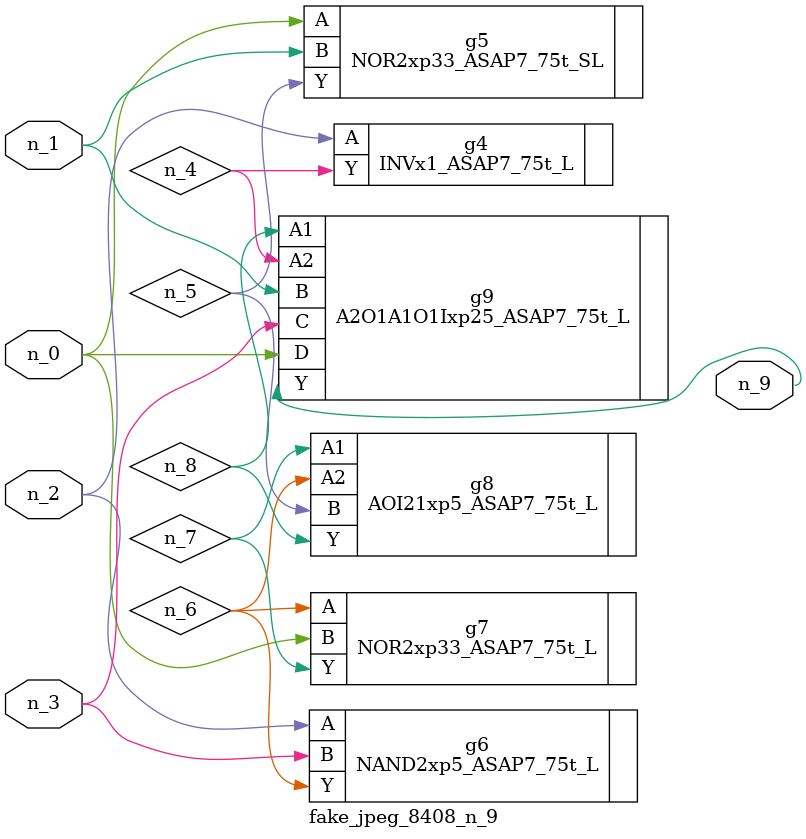
<source format=v>
module fake_jpeg_8408_n_9 (n_0, n_3, n_2, n_1, n_9);

input n_0;
input n_3;
input n_2;
input n_1;

output n_9;

wire n_4;
wire n_8;
wire n_6;
wire n_5;
wire n_7;

INVx1_ASAP7_75t_L g4 ( 
.A(n_2),
.Y(n_4)
);

NOR2xp33_ASAP7_75t_SL g5 ( 
.A(n_0),
.B(n_1),
.Y(n_5)
);

NAND2xp5_ASAP7_75t_L g6 ( 
.A(n_2),
.B(n_3),
.Y(n_6)
);

NOR2xp33_ASAP7_75t_L g7 ( 
.A(n_6),
.B(n_0),
.Y(n_7)
);

AOI21xp5_ASAP7_75t_L g8 ( 
.A1(n_7),
.A2(n_6),
.B(n_5),
.Y(n_8)
);

A2O1A1O1Ixp25_ASAP7_75t_L g9 ( 
.A1(n_8),
.A2(n_4),
.B(n_1),
.C(n_3),
.D(n_0),
.Y(n_9)
);


endmodule
</source>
————————
== Work to be completed ==
Output every entry verbatim but skip the pictures.

== Answer box ==
<source format=v>
module fake_jpeg_8408_n_9 (n_0, n_3, n_2, n_1, n_9);

input n_0;
input n_3;
input n_2;
input n_1;

output n_9;

wire n_4;
wire n_8;
wire n_6;
wire n_5;
wire n_7;

INVx1_ASAP7_75t_L g4 ( 
.A(n_2),
.Y(n_4)
);

NOR2xp33_ASAP7_75t_SL g5 ( 
.A(n_0),
.B(n_1),
.Y(n_5)
);

NAND2xp5_ASAP7_75t_L g6 ( 
.A(n_2),
.B(n_3),
.Y(n_6)
);

NOR2xp33_ASAP7_75t_L g7 ( 
.A(n_6),
.B(n_0),
.Y(n_7)
);

AOI21xp5_ASAP7_75t_L g8 ( 
.A1(n_7),
.A2(n_6),
.B(n_5),
.Y(n_8)
);

A2O1A1O1Ixp25_ASAP7_75t_L g9 ( 
.A1(n_8),
.A2(n_4),
.B(n_1),
.C(n_3),
.D(n_0),
.Y(n_9)
);


endmodule
</source>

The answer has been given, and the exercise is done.